Before you hit the buy button or sign off on your custom design, remember to select a theme that matches you, your content, and your objectives. Don’t pick a blogging theme if you’re an online store. This happens a lot and the purchase always results in buyer remorse.
A good WordPress theme will be designed specifically for a type of website or blog. What type are you?
  • Company with basic brochure information and images
  • Blog with only posts
  • Complex online store with multiple products
  • Simple single product store
  • Service-focused website
  • News site
  • Review site
  • Community site
Remember that all themes are not created equal. The best themes will be designed with a specific target market in mind. Make sure the theme you purchase has a target market that matches you and your project.

Populate Your Content

This is the magical part I love so much. It’s when real content goes into the website and the idea becomes reality.
As you populate your content, remember to keep the KISS theory of simplicity in place. People scan a home page, so make the content easy to read and easy to scan.
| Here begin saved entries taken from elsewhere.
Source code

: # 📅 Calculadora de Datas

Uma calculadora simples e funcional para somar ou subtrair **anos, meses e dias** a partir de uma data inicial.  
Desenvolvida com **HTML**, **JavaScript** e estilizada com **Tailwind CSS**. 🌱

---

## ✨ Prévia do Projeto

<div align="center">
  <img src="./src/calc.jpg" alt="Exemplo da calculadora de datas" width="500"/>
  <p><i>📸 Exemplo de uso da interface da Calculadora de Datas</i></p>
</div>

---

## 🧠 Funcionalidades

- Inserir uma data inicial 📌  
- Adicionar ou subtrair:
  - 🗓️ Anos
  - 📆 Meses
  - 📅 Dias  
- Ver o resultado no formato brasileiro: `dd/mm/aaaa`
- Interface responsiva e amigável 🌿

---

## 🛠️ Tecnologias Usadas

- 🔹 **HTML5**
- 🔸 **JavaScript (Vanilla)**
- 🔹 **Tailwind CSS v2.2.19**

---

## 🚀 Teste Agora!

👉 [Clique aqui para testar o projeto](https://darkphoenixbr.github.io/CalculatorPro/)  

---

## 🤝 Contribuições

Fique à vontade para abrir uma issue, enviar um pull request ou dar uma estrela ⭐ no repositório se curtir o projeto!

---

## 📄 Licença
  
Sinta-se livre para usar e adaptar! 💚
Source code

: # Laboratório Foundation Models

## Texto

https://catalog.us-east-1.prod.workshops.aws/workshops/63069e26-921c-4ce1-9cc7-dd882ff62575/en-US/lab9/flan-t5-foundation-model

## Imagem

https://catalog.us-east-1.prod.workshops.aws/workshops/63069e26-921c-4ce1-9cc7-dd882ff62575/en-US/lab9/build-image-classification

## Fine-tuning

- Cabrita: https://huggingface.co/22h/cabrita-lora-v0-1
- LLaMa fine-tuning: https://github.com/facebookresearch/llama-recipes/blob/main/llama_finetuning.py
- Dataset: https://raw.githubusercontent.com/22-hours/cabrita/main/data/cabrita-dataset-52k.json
When you are done populating your content, take a step back and ask yourself how you did. Here are a few questions you can use to validate your work:
  • Does the home page adequately address your target market and personas?
  • Does it answer the key questions you previously answered?
  • Does it provide clear direction and navigation?
  • Does it help achieve the goals and objectives originally defined?
If you answered yes to the above questions, then kudos to you. Well done! Celebrate and launch this masterpiece. If you’re answers are no, then go back through and focus on the items you missed. The extra time you put in now, will be paid back ten fold by happy website visitors.